**THE PROBLEM**
Everything from the opening line of the records below through the line with "METHODOLOGY | | |" must be duplicated exactly, pictures left out.

**THE RECORDS**
---------------

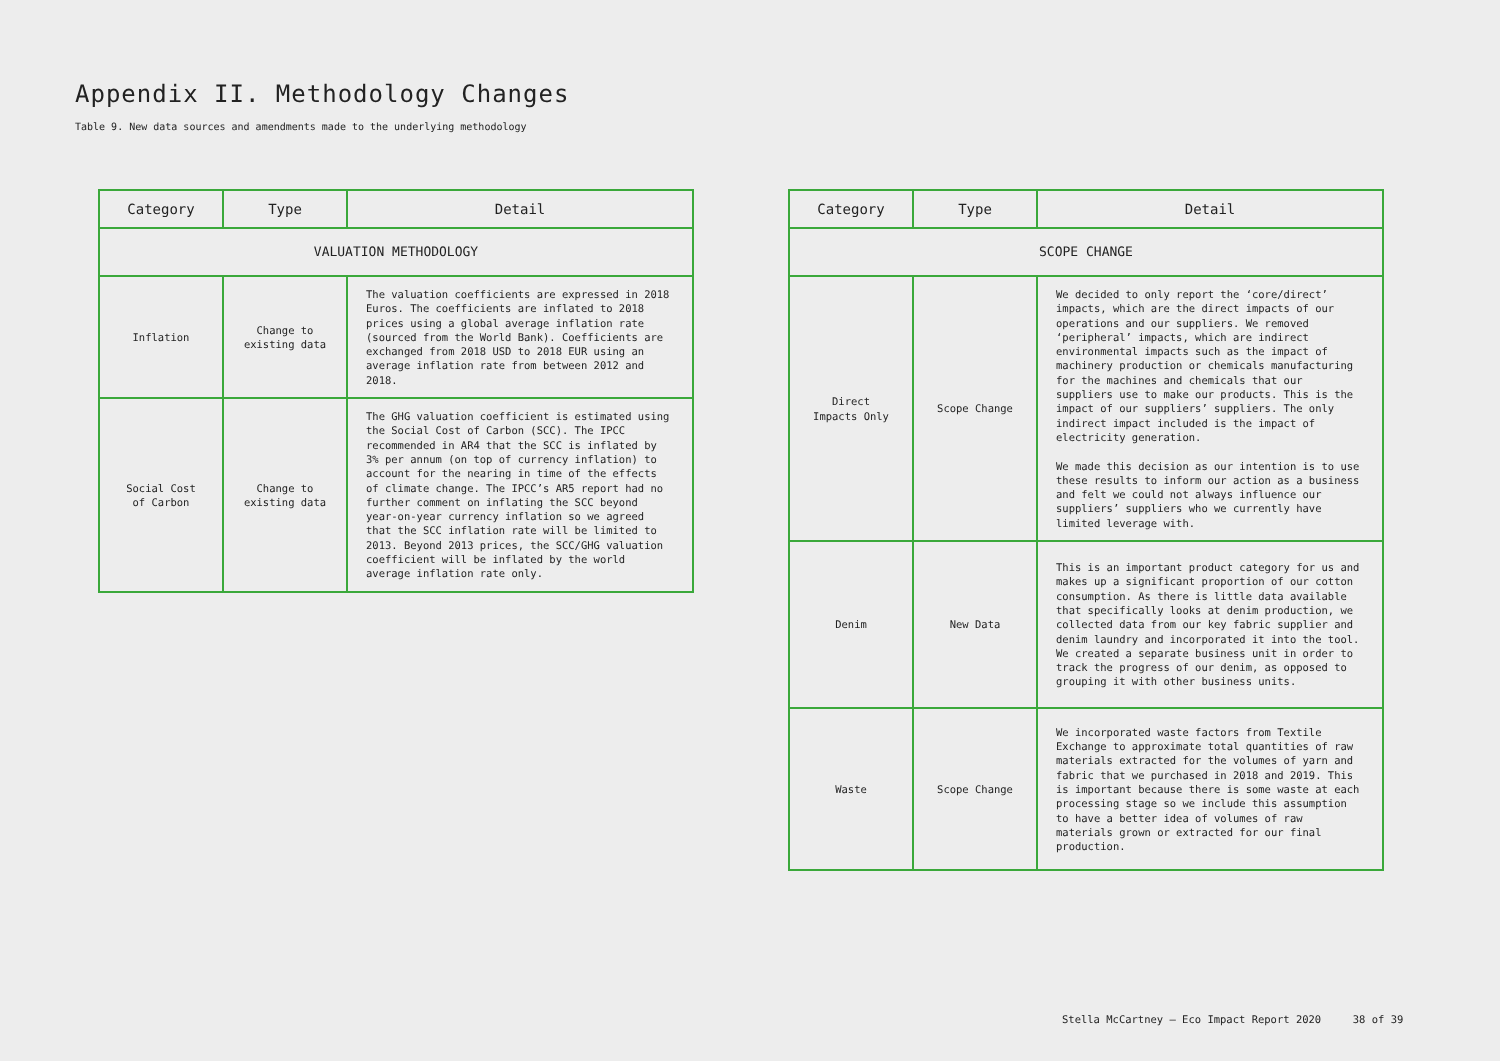Appendix II. Methodology Changes
Table 9. New data sources and amendments made to the underlying methodology
| Category | Type | Detail |
| --- | --- | --- |
| VALUATION METHODOLOGY | | |
| Inflation | Change to existing data | The valuation coefficients are expressed in 2018 Euros. The coefficients are inflated to 2018 prices using a global average inflation rate (sourced from the World Bank). Coefficients are exchanged from 2018 USD to 2018 EUR using an average inflation rate from between 2012 and 2018. |
| Social Cost of Carbon | Change to existing data | The GHG valuation coefficient is estimated using the Social Cost of Carbon (SCC). The IPCC recommended in AR4 that the SCC is inflated by 3% per annum (on top of currency inflation) to account for the nearing in time of the effects of climate change. The IPCC’s AR5 report had no further comment on inflating the SCC beyond year-on-year currency inflation so we agreed that the SCC inflation rate will be limited to 2013. Beyond 2013 prices, the SCC/GHG valuation coefficient will be inflated by the world average inflation rate only. |
| Category | Type | Detail |
| --- | --- | --- |
| SCOPE CHANGE | | |
| Direct Impacts Only | Scope Change | We decided to only report the ‘core/direct’ impacts, which are the direct impacts of our operations and our suppliers. We removed ‘peripheral’ impacts, which are indirect environmental impacts such as the impact of machinery production or chemicals manufacturing for the machines and chemicals that our suppliers use to make our products. This is the impact of our suppliers’ suppliers. The only indirect impact included is the impact of electricity generation. We made this decision as our intention is to use these results to inform our action as a business and felt we could not always influence our suppliers’ suppliers who we currently have limited leverage with. |
| Denim | New Data | This is an important product category for us and makes up a significant proportion of our cotton consumption. As there is little data available that specifically looks at denim production, we collected data from our key fabric supplier and denim laundry and incorporated it into the tool. We created a separate business unit in order to track the progress of our denim, as opposed to grouping it with other business units. |
| Waste | Scope Change | We incorporated waste factors from Textile Exchange to approximate total quantities of raw materials extracted for the volumes of yarn and fabric that we purchased in 2018 and 2019. This is important because there is some waste at each processing stage so we include this assumption to have a better idea of volumes of raw materials grown or extracted for our final production. |
Stella McCartney – Eco Impact Report 2020 38 of 39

---------------

**EXERCISE ANSWER**
Appendix II. Methodology Changes
Table 9. New data sources and amendments made to the underlying methodology
| Category | Type | Detail |
| --- | --- | --- |
| VALUATION METHODOLOGY | | |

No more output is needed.